Problem to solve
Even where a line looks wrong, copy it exactly and include every entry.

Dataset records
————————

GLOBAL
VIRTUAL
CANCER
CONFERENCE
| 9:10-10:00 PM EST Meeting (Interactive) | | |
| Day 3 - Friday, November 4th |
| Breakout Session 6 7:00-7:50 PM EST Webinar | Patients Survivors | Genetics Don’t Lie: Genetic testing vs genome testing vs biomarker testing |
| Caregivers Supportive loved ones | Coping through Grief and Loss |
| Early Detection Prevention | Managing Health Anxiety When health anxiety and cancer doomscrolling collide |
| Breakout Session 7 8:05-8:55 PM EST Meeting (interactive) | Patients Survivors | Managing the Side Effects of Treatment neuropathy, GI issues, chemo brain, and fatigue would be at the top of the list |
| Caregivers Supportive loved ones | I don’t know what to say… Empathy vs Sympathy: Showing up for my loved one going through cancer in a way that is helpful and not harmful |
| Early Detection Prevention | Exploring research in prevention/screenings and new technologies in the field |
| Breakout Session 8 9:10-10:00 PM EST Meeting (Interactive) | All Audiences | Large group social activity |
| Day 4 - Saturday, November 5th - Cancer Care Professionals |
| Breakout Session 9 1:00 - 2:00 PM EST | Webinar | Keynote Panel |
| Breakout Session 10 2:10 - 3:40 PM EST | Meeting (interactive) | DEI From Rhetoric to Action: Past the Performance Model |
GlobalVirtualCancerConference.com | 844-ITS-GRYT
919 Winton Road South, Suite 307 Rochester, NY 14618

————————

Answer
GLOBAL
VIRTUAL
CANCER
CONFERENCE
| 9:10-10:00 PM EST Meeting (Interactive) | | |
| Day 3 - Friday, November 4th |
| Breakout Session 6 7:00-7:50 PM EST Webinar | Patients Survivors | Genetics Don’t Lie: Genetic testing vs genome testing vs biomarker testing |
| Caregivers Supportive loved ones | Coping through Grief and Loss |
| Early Detection Prevention | Managing Health Anxiety When health anxiety and cancer doomscrolling collide |
| Breakout Session 7 8:05-8:55 PM EST Meeting (interactive) | Patients Survivors | Managing the Side Effects of Treatment neuropathy, GI issues, chemo brain, and fatigue would be at the top of the list |
| Caregivers Supportive loved ones | I don’t know what to say… Empathy vs Sympathy: Showing up for my loved one going through cancer in a way that is helpful and not harmful |
| Early Detection Prevention | Exploring research in prevention/screenings and new technologies in the field |
| Breakout Session 8 9:10-10:00 PM EST Meeting (Interactive) | All Audiences | Large group social activity |
| Day 4 - Saturday, November 5th - Cancer Care Professionals |
| Breakout Session 9 1:00 - 2:00 PM EST | Webinar | Keynote Panel |
| Breakout Session 10 2:10 - 3:40 PM EST | Meeting (interactive) | DEI From Rhetoric to Action: Past the Performance Model |
GlobalVirtualCancerConference.com | 844-ITS-GRYT
919 Winton Road South, Suite 307 Rochester, NY 14618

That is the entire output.